**Stored data**.
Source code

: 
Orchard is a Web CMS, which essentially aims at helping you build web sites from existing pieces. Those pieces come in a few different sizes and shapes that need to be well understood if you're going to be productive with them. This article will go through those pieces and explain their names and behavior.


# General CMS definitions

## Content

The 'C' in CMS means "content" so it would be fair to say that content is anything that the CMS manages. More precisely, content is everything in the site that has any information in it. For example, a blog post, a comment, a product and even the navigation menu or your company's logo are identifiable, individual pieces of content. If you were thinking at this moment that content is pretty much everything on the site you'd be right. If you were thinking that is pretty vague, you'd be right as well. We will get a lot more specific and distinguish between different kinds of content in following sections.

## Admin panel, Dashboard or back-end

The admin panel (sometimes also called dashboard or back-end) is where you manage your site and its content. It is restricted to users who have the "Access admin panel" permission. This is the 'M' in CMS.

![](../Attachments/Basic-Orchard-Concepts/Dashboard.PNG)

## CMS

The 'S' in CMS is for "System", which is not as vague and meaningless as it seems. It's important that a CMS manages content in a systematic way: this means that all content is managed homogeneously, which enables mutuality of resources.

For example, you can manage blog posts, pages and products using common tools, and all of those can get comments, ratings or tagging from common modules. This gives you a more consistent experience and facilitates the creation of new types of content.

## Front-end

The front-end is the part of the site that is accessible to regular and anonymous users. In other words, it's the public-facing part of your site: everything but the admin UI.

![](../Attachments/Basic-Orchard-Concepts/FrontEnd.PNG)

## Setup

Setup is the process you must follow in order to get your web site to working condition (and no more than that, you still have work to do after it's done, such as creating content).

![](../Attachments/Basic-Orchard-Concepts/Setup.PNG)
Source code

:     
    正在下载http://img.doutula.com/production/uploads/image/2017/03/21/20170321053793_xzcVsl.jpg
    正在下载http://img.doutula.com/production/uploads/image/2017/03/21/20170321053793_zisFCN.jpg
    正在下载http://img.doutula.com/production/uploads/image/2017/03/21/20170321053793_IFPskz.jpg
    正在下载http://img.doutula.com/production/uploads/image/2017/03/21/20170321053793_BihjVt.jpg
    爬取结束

**ASSIGNED TASK**. How many of the lines above contain the string "Basic"? Treat case as significant, and reply with the number only.

**SOLUTION FOR THIS TASK**. 3